* _Task to carry out_
From the first line down to the line containing "Últimes publicacions", print the records below exactly, leaving every picture out.

* _Entries shown_
━━━
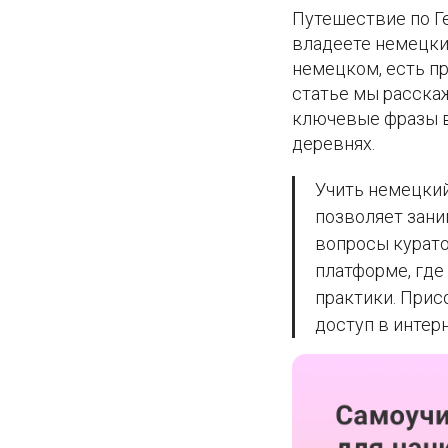
Путешествие по Г
владеете немецким
немецком, есть пр
статье мы расска
ключевые фразы в
деревнях.
Учить немецкий
позволяет зани
вопросы курато
платформе, где
практики. Прис
доступ в интерн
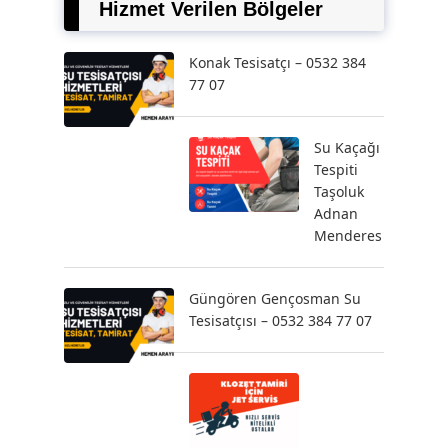
Hizmet Verilen Bölgeler
Konak Tesisatçı – 0532 384
77 07
Su Kaçağı
Tespiti
Taşoluk
Adnan
Menderes
Güngören Gençosman Su
Tesisatçısı – 0532 384 77 07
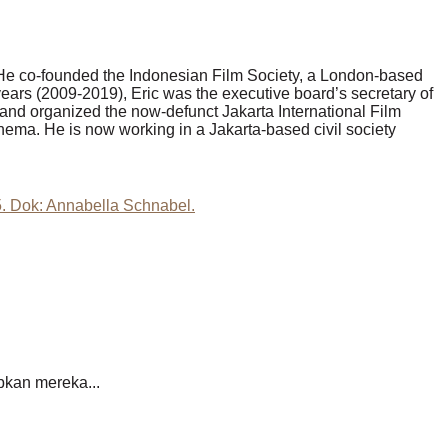
9. He co-founded the Indonesian Film Society, a London-based
ears (2009-2019), Eric was the executive board’s secretary of
nd organized the now-defunct Jakarta International Film
inema. He is now working in a Jakarta-based civil society
bkan mereka...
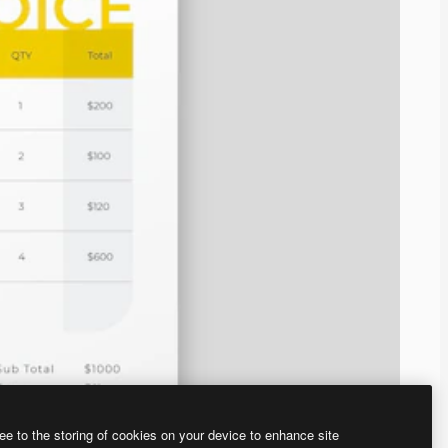
ee to the storing of cookies on your device to enhance site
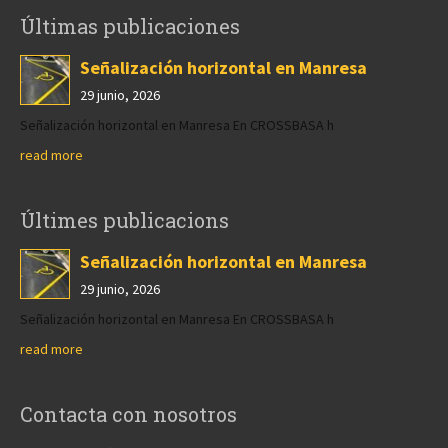
Últimas publicaciones
Señalización horizontal en Manresa
29 junio, 2026
Señalización horizontal en Manresa En CROSSBASA h
read more
Últimes publicacions
Señalización horizontal en Manresa
29 junio, 2026
Señalización horizontal en Manresa En CROSSBASA h
read more
Contacta con nosotros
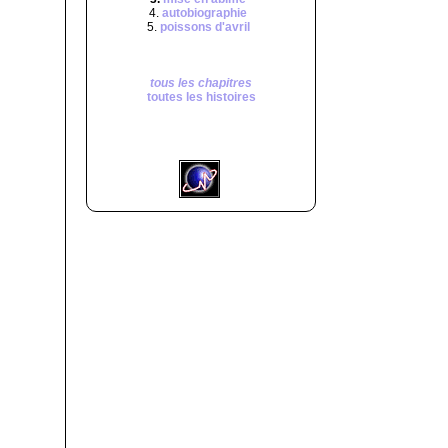
4.
autobiographie
5.
poissons d'avril
tous les chapitres
toutes les histoires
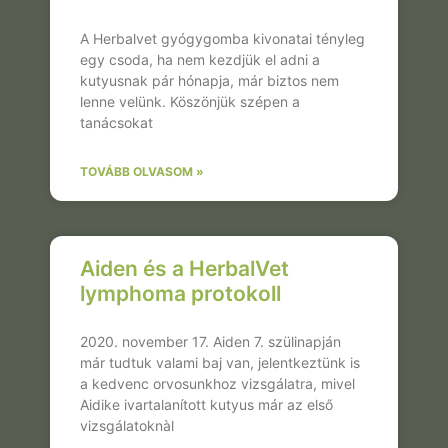
A Herbalvet gyógygomba kivonatai tényleg
egy csoda, ha nem kezdjük el adni a
kutyusnak pár hónapja, már biztos nem
lenne velünk. Köszönjük szépen a
tanácsokat
TOVÁBB OLVASOM »
Aiden és a HerbalVet
lymphoma protokoll
2020. november 17. Aiden 7. szülinapján
már tudtuk valami baj van, jelentkeztünk is
a kedvenc orvosunkhoz vizsgálatra, mivel
Aidike ivartalanított kutyus már az első
vizsgálatoknàl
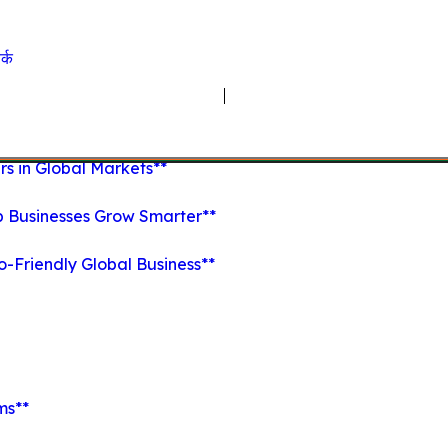
र्क
s in Global Markets**
p Businesses Grow Smarter**
o-Friendly Global Business**
ms**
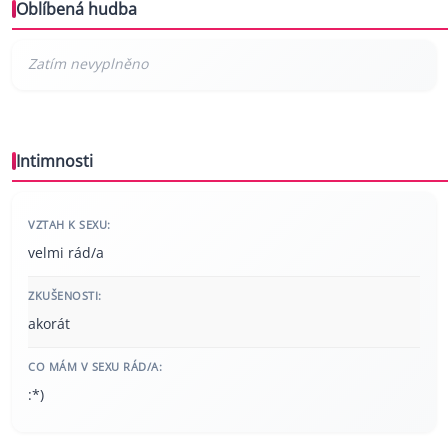
Oblíbená hudba
Intimnosti
VZTAH K SEXU:
velmi rád/a
ZKUŠENOSTI:
akorát
CO MÁM V SEXU RÁD/A:
:*)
━━━
* _Exercise solution_
Путешествие по Г
владеете немецким
немецком, есть пр
статье мы расска
ключевые фразы в
деревнях.
Учить немецкий
позволяет зани
вопросы курато
платформе, где
практики. Прис
доступ в интерн
Hizmet Verilen Bölgeler
Konak Tesisatçı – 0532 384
77 07
Su Kaçağı
Tespiti
Taşoluk
Adnan
Menderes
Güngören Gençosman Su
Tesisatçısı – 0532 384 77 07
9. He co-founded the Indonesian Film Society, a London-based
ears (2009-2019), Eric was the executive board’s secretary of
nd organized the now-defunct Jakarta International Film
inema. He is now working in a Jakarta-based civil society
bkan mereka...
ee to the storing of cookies on your device to enhance site
Últimas publicaciones
Señalización horizontal en Manresa
29 junio, 2026
Señalización horizontal en Manresa En CROSSBASA h
read more
Últimes publicacions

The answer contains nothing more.